Church of St Comgall – Kilcoole’s medieval church was abandoned after the English Reformation but remains a powerful witness of centuries gone by. The burial ground contains many interesting and historical grave markers.

Darraghville House (Convent) – completed by John Darragh, Lord Mayor of Dublin, in 1782 as a summer home. The estate was sold to Holy Faith Sisters in 1894 and remained in their hands until recently passing to private investors. Two walled gardens and many stately old trees can be seen from the Mass Path.

Woodstock House – Once home to the influential Tottenham family, Woodstock was built in the 1770s on
extensive grounds. The house is now part of Druid’s Glen Golf Resort.

St Patrick’s Church Kilquade – this church was rebuilt after burning in the 1798 rebellion. Mass paths converge here from Kilcoole and Drummin.

Ballydonarea House – Once part of a larger holding centred at Greyfort on Sea Road, this estate was the birthplace in 1842 of Albert Hime, who went on to become prime minister of Natal in South Africa.

Donleavy Cottage – former home of J.P. Donleavy, author of The Ginger Man. The ruins of the house and studio where Donleavy wrote and painted are along the Ballydonarea Loop walk.

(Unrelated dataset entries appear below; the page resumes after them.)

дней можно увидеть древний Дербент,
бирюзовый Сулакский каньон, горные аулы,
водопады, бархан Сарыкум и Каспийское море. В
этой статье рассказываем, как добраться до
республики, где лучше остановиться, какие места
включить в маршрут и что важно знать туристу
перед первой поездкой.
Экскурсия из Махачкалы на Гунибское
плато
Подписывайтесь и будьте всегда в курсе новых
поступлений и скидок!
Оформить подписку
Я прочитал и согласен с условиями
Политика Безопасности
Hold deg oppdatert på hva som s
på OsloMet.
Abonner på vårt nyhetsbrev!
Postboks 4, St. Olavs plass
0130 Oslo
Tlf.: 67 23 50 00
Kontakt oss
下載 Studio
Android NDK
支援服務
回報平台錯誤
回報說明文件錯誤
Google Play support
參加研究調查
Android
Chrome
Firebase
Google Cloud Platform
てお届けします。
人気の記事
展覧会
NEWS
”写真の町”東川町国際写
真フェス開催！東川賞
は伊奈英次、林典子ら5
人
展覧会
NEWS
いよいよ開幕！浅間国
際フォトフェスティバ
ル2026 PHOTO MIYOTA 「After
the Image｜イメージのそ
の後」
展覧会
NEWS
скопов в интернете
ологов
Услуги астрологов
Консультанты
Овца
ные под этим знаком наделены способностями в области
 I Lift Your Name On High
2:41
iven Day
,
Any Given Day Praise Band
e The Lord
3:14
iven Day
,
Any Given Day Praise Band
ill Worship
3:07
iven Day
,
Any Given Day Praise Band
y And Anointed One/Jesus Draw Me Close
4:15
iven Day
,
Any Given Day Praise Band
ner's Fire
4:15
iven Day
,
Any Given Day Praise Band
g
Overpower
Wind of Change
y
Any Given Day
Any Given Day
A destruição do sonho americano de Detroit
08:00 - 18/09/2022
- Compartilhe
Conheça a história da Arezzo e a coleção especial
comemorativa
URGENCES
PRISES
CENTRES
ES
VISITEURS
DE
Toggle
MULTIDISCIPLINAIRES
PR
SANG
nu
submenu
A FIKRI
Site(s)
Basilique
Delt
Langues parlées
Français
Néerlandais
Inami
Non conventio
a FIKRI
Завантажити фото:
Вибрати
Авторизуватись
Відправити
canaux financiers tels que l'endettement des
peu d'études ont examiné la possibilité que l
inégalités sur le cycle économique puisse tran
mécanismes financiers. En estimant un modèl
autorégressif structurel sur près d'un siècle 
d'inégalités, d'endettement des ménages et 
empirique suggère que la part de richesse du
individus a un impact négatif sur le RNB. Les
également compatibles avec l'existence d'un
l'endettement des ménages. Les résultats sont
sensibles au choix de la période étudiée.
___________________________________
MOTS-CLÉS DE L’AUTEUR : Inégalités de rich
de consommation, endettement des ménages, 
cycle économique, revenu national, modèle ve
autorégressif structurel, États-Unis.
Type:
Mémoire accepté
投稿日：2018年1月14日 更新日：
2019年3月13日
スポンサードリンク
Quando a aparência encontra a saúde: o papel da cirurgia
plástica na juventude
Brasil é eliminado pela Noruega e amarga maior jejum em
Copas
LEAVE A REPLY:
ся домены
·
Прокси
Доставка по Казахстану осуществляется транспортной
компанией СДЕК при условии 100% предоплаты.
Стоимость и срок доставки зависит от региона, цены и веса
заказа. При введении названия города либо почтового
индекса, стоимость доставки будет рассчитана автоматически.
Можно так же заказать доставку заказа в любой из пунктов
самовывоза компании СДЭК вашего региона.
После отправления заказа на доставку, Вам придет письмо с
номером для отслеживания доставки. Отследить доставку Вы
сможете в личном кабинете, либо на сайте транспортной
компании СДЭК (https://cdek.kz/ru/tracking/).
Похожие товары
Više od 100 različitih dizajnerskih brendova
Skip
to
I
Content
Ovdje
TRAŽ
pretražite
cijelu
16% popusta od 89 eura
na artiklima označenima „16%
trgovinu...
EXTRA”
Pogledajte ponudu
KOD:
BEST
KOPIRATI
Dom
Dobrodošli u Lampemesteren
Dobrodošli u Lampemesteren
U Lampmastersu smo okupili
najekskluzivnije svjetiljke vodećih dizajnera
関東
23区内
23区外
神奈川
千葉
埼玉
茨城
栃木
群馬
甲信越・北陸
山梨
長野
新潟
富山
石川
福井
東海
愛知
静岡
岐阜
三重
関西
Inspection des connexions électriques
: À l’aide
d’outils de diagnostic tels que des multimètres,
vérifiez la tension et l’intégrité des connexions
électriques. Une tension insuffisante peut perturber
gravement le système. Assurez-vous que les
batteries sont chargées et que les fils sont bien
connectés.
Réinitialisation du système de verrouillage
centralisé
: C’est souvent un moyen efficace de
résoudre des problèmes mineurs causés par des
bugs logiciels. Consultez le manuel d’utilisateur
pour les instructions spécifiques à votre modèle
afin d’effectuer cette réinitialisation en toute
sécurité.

Ballygannon – An ancient estate bordering the sea, Ballygannon is now a ruin visible from the coastal path. Sea captain Hopton Scott shipwrecked nearby and was taken in by the Byrne family at Ballygannon. Scott fell in love with Randelia Byrne and they married in 1692. The last of the Scott family left Ballygannon in 1931.

The Breaches – A fantastic wetland habitat connected to the sea through a breach in the shore, this area is frequented by many waterfowl, including in summer the rare Little Tern.